My child is 5, shes been having repeated blood work done for about 6 months now, b/c some of her levels were turning up high or low for what the range is for her age. After her last blood work her PCP ran on her, he is referring her to a Gastro. Specialist. She will be going on Feb. 2nd. I am looking to see if, can get someone to explain or help me understand her blood work more through. Also, if anyone could tell me what may possible be going on with her. I am not looking for someone to give her a diagnosis. Just for someone to give me some more info on what possible could be going on with my princess. It is so hard for me to just sit here and wait til Feb. to find out more information. How is a mother suppose to do that? Her PCP did tell me that he is referring her to a specialist to see if he wants to do further testing and that her blood work results could be showing something wrong with her kidneys, liver or some kind of cancer. Cancer does run on her fathers side. His mother has had one kind of skin cancer & his grandmother on his fathers side passed away from some kind of skin cancer.
We do not want to ask more info from the family, until we know what is going on with our little girl. We dont want to get anyone worried or upset til we know more info.
I have done some research but still not understand a whole lot of it. I have read that to determine cancers, liver problems and kidney problems that you have to look at several numbers on blood work, not just one certain one.
Below I will list her blood work that say abnormal and see if someone can explain them to me better. Thank you inadvance to anyone that helps me understand what may be going on or what could be going on with my little princess. I will list her results for both her 2 past labs:9/14/09 12/16/09
*Fasting *Non-Fasting
Glucose: 96 (High) 105
Bun: 15 13
Creatinine: 0.40 (low) 0.49 (low)
Bun/Creat ratio: 37.5 (high) 26.5 (high)
Calcium: 10.2 (high) 10.4 (high)
Ast: 49 (high) 50 (high)
Alt: 26 (high) 24
Vitamin B12: (didnt check on 9/14/09) 944 (high)
Hgb: 11.5 (low) 11.3 (low)
Hct: 32.0 (low) 31.9 (low)
Mcv: 75.4 (low) 76.4
Neutrophil: 55 (high) 59 (high)
Sed rate: 29 (high) 32 (high)
Hgb A1c: 5.6 wasnt checked on 12/19/09Her urine was checked as well, but just on 9/14/09. They only thing that was flagged on that test was Spec. gravity which was 1.015 (considered low)
In the doctors notes: It reads On percussion, there is dullness heard in the left lower quadrant compared to the rest of her abdomen, which is tympanic.
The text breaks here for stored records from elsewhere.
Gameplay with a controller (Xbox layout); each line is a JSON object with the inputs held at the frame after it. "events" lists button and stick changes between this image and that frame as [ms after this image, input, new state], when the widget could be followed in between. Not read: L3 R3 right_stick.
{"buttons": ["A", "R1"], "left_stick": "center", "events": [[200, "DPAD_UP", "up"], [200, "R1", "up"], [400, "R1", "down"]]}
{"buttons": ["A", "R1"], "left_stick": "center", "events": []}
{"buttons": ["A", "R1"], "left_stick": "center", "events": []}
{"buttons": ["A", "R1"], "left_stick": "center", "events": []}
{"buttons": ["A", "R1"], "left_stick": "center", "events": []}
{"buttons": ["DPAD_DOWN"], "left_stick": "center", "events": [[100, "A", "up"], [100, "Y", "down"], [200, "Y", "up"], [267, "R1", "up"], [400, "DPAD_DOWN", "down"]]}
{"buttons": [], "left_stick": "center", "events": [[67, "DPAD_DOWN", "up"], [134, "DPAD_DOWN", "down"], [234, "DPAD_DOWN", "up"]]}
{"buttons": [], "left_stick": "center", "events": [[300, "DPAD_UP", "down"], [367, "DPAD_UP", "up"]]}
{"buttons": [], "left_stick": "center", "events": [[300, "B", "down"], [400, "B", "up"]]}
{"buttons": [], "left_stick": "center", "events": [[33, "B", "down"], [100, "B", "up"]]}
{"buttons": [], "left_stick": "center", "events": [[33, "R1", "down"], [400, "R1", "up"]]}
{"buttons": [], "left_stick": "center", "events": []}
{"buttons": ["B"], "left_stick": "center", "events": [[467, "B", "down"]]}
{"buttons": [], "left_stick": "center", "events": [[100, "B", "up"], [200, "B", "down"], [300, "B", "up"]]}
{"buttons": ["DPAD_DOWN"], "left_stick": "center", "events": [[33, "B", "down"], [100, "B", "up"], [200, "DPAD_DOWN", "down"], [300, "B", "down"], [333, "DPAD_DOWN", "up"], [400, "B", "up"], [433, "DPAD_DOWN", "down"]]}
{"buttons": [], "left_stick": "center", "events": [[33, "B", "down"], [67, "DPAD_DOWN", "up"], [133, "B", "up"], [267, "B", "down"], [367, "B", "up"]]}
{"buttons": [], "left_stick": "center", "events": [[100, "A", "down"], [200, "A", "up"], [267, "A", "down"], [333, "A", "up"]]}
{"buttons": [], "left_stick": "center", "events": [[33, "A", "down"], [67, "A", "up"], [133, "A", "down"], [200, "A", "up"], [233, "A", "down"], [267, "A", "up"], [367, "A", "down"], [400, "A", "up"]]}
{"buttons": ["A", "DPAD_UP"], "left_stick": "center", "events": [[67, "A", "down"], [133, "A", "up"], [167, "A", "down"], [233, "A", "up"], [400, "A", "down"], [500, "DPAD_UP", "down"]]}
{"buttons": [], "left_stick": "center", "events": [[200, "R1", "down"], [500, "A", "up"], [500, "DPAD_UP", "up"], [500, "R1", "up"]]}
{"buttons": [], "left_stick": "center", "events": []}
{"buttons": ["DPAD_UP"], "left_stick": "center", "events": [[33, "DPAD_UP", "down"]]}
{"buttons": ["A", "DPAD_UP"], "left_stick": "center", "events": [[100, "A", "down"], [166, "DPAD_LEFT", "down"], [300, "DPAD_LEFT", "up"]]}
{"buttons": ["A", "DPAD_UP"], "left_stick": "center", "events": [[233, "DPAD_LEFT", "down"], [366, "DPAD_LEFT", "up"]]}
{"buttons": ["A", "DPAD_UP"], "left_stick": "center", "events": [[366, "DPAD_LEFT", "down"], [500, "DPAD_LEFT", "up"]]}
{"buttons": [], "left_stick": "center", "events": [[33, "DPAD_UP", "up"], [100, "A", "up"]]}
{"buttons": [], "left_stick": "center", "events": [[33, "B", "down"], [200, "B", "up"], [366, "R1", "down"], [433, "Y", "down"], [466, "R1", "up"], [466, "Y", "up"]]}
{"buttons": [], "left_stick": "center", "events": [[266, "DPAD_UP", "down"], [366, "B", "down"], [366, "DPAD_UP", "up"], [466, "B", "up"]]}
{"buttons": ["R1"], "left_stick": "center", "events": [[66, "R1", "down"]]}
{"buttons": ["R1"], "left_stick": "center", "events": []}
The child has halitosis also. WHAT DOES this mean?
Other smpthoms:
Frequent urination
Not feeling like she can always empty bladder & has to go to the bathroom w/in several mins (10-15mins apart)
Several accidents prer day, cant get to the bathroom before she feels the urge to go.
Tires out easily.
Trouble gaining weight
thristy often
feels hungry often but most times cant not eat much, just a few bites, before she is full or loses appetite
Has headaches from time to time
Complains of pain in lower back at times as well as under arm pit.
Complains of abdominal pain everyday.
Acid reflux along with burps that smell like softer.I know this is a lot, I aplogize. Just trying to provide as much detial as possible, to see if I can get any help understanding what may be going on with my little girl.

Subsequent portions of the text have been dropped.